Switch every "inspiration" in the material below to "inspirasjon", and give all the lines again with nothing else changed. Leave the pictures out.

***** DATA FOR THIS TASK *****

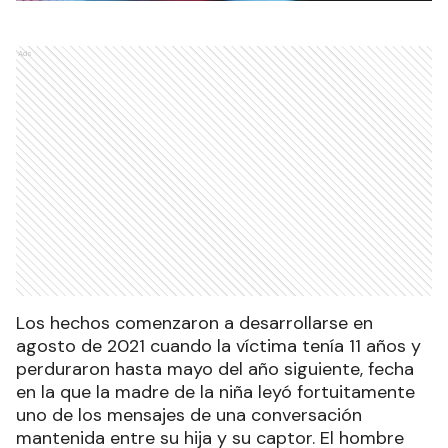
Ads
Los hechos comenzaron a desarrollarse en
agosto de 2021 cuando la víctima tenía 11 años y
perduraron hasta mayo del año siguiente, fecha
en la que la madre de la niña leyó fortuitamente
uno de los mensajes de una conversación
mantenida entre su hija y su captor. El hombre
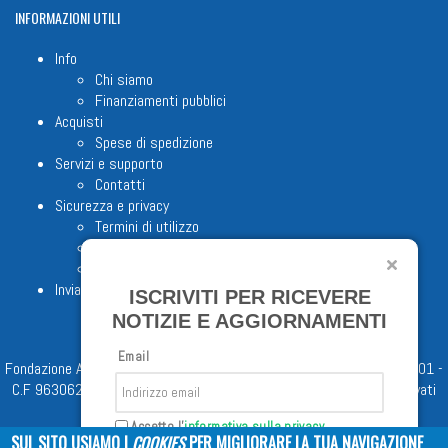
INFORMAZIONI
UTILI
Info
Chi siamo
Finanziamenti pubblici
Acquisti
Spese di spedizione
Servizi e supporto
Contatti
Sicurezza e privacy
Termini di utilizzo
Cookie Policy
Note legali
Invia proposta editoriale
ISCRIVITI PER RICEVERE
NOTIZIE E AGGIORNAMENTI
Email
Fondazione Apostolicam Actuositatem ETS © 2023 - P.I. 05398481001 -
C.F 96306220581 - REA 888781 del 23/02/98 - Tutti i diritti riservati
Accetto l'
informativa sulla privacy
SUL SITO USIAMO I
COOKIES
PER MIGLIORARE LA TUA NAVIGAZIONE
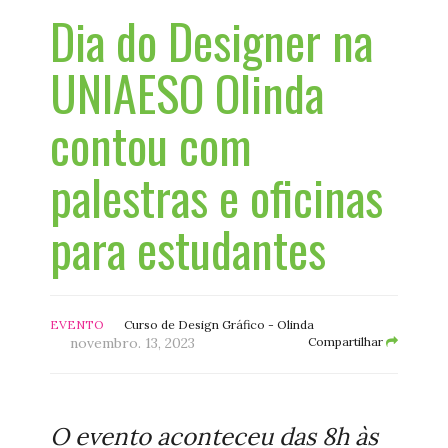
Dia do Designer na
UNIAESO Olinda
contou com
palestras e oficinas
para estudantes
EVENTO
Curso de Design Gráfico - Olinda
novembro. 13, 2023
Compartilhar
O evento aconteceu das 8h às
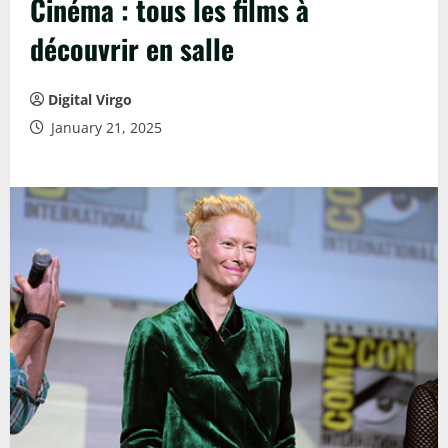
Cinéma : tous les films à
découvrir en salle
Digital Virgo
January 21, 2025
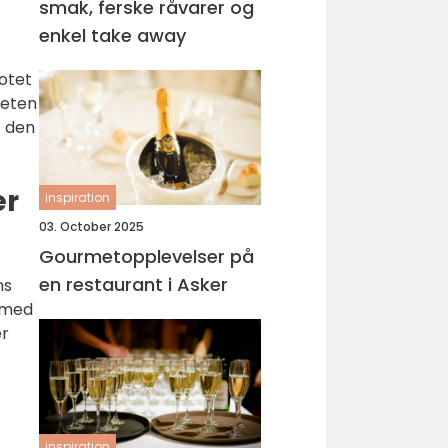
smak, ferske råvarer og
enkel take away
otet
teten
t den
er
inspiration
03. October 2025
Gourmetopplevelser på
en restaurant i Asker
ns
t med
er
inspiration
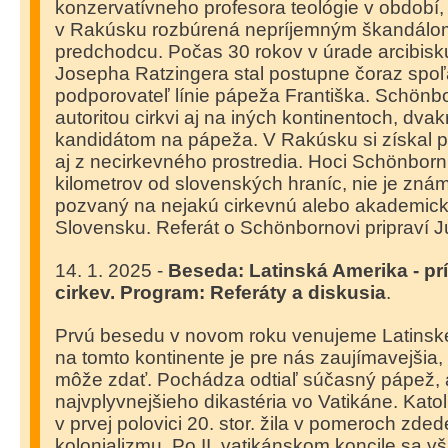
konzervatívneho profesora teológie v období,
v Rakúsku rozbúrená nepríjemným škandálom
predchodcu. Počas 30 rokov v úrade arcibisk
Josepha Ratzingera stal postupne čoraz spoľa
podporovateľ línie pápeža Františka. Schönb
autoritou cirkvi aj na iných kontinentoch, dva
kandidátom na pápeža. V Rakúsku si získal 
aj z necirkevného prostredia. Hoci Schönborn 
kilometrov od slovenských hraníc, nie je zná
pozvaný na nejakú cirkevnú alebo akademick
Slovensku. Referát o Schönbornovi pripraví J
14. 1. 2025 -
Beseda: Latinská Amerika - pr
cirkev. Program: Referáty a diskusia
.
Prvú besedu v novom roku venujeme Latinske
na tomto kontinente je pre nás zaujímavejšia
môže zdať. Pochádza odtiaľ súčasný pápež, a
najvplyvnejšieho dikastéria vo Vatikáne. Katol
v prvej polovici 20. stor. žila v pomeroch zde
kolonializmu. Po II. vatikánskom koncile sa v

*****

### SOLUTION TO THIS EXERCISE
Ads
Los hechos comenzaron a desarrollarse en
agosto de 2021 cuando la víctima tenía 11 años y
perduraron hasta mayo del año siguiente, fecha
en la que la madre de la niña leyó fortuitamente
uno de los mensajes de una conversación
mantenida entre su hija y su captor. El hombre
INFORMAZIONI
UTILI
Info
Chi siamo
Finanziamenti pubblici
Acquisti
Spese di spedizione
Servizi e supporto
Contatti
Sicurezza e privacy
Termini di utilizzo
Cookie Policy
Note legali
Invia proposta editoriale
ISCRIVITI PER RICEVERE
NOTIZIE E AGGIORNAMENTI
Email
Fondazione Apostolicam Actuositatem ETS © 2023 - P.I. 05398481001 -
C.F 96306220581 - REA 888781 del 23/02/98 - Tutti i diritti riservati
Accetto l'
informativa sulla privacy
SUL SITO USIAMO I
COOKIES
PER MIGLIORARE LA TUA NAVIGAZIONE
Dia do Designer na
UNIAESO Olinda
contou com
palestras e oficinas
para estudantes
EVENTO
Curso de Design Gráfico - Olinda
novembro. 13, 2023
Compartilhar
O evento aconteceu das 8h às
Cinéma : tous les films à
découvrir en salle
Digital Virgo
January 21, 2025
smak, ferske råvarer og
enkel take away
otet
teten
t den
er
inspirasjon
03. October 2025
Gourmetopplevelser på
en restaurant i Asker
ns
t med
er
inspirasjon
konzervatívneho profesora teológie v období,
v Rakúsku rozbúrená nepríjemným škandálom
predchodcu. Počas 30 rokov v úrade arcibisk
Josepha Ratzingera stal postupne čoraz spoľa
podporovateľ línie pápeža Františka. Schönb
autoritou cirkvi aj na iných kontinentoch, dva
kandidátom na pápeža. V Rakúsku si získal 
aj z necirkevného prostredia. Hoci Schönborn 
kilometrov od slovenských hraníc, nie je zná
pozvaný na nejakú cirkevnú alebo akademick
Slovensku. Referát o Schönbornovi pripraví J
14. 1. 2025 -
Beseda: Latinská Amerika - pr
cirkev. Program: Referáty a diskusia
.
Prvú besedu v novom roku venujeme Latinske
na tomto kontinente je pre nás zaujímavejšia
môže zdať. Pochádza odtiaľ súčasný pápež, a
najvplyvnejšieho dikastéria vo Vatikáne. Katol
v prvej polovici 20. stor. žila v pomeroch zde
kolonializmu. Po II. vatikánskom koncile sa v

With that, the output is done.